WHAT YOU HAVE TO DO –
Word for word, restate every line from the one with "596 202 1.81" through the end of the records below, both included, and add nothing.

+ + + + +

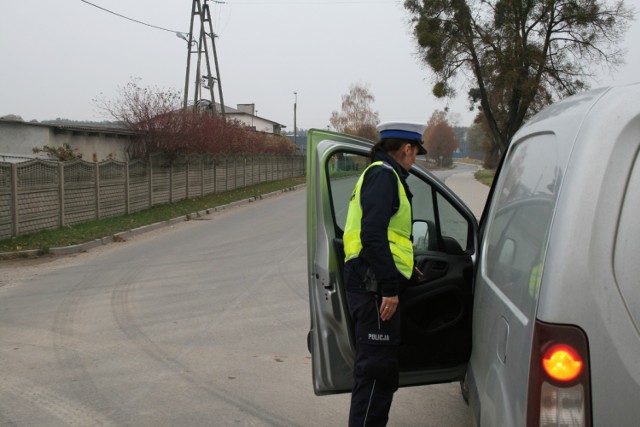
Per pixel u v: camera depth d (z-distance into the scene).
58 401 4.28
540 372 1.78
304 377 4.75
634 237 1.79
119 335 5.89
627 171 1.82
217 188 26.69
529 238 2.11
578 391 1.74
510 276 2.25
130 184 17.50
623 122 1.85
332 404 4.23
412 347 3.29
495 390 2.18
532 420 1.80
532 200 2.20
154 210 18.38
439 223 3.61
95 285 8.30
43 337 5.83
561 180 1.92
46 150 17.39
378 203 2.81
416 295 3.25
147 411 4.11
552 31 29.55
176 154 21.30
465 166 116.69
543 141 2.32
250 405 4.21
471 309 3.29
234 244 12.25
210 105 35.94
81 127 19.86
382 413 2.97
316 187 3.26
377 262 2.77
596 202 1.81
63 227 13.54
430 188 3.57
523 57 29.00
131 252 11.34
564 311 1.76
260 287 8.09
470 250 3.51
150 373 4.84
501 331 2.20
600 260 1.77
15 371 4.88
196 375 4.80
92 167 15.11
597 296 1.76
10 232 11.77
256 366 5.00
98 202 15.42
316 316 3.26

+ + + + +

RESPONSE AREA –
596 202 1.81
63 227 13.54
430 188 3.57
523 57 29.00
131 252 11.34
564 311 1.76
260 287 8.09
470 250 3.51
150 373 4.84
501 331 2.20
600 260 1.77
15 371 4.88
196 375 4.80
92 167 15.11
597 296 1.76
10 232 11.77
256 366 5.00
98 202 15.42
316 316 3.26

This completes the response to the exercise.